Marietta Piccolomini

Marietta Piccolomini


A hand-coloured carte-de-visite portrait of Marietta Piccolomini (1834-1899), one of the greatest opera singers of the nineteenth century.

Born Maria Teresa Violante Piccolomini Clementini in Siena on 5 March 1834, her aristocratic parents were initially opposed to their daughter pursuing an operatic career, but eventually relented. Her debut was at Rome (1852) in Poliuto and Don Bucefalo. Later in the same year she sang Lucrezia Borgia by Donizetti at the Teatro della Pergola in Florence, which is sometimes wrongly given as her debut. Barely eighteen, the Florentine audience disparaged the idea of so young a performer singing such a role. She was the first Violetta in the English premiere of La Traviata, a role she repeated to great acclaim throughout Italy.

On 20 September 1858 she made her first appearance in America, once again in La Traviata. Wherever she appeared, crowds would surround her carriages and hotels. She frequently gave the proceeds from her performances to the poor.
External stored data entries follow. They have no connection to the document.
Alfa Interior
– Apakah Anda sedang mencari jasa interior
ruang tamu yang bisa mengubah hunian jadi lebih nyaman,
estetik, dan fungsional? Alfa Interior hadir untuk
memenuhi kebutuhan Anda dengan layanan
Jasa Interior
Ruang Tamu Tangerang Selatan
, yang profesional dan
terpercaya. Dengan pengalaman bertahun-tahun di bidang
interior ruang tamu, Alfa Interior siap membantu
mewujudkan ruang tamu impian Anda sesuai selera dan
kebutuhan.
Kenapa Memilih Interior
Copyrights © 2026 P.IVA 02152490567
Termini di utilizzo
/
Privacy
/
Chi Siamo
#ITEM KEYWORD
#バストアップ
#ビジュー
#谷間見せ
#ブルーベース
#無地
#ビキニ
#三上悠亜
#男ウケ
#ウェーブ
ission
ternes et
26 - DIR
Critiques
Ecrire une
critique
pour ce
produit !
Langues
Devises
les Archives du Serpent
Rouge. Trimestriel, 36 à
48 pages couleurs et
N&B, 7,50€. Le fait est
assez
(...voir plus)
She retired from the stage in 1860 when she married the Marchese Gaetani della Fargia, but returned one last time the following year for a benefit concert in aid of the victims of an earthquake in central Italy.

A contemporary description: ‘She was agreeable, sprightly, petite, with a vivacious grace of manner perfectly bewitching. Her figure is slender and extremely elegant; her features are bright, and capable of expressing the rapid transitions of varying emotion.’ Her voice was ‘a high soprano, fresh and youthful, but in range perhaps a little more than two octaves, crisp and flexible, pretty fluent, and rather sweet than powerful.’

Marietta Piccolomini died in Italy, at Poggio Imperiale, on 20 December 1899.

Photographed by Camille Silvy of London in 1860.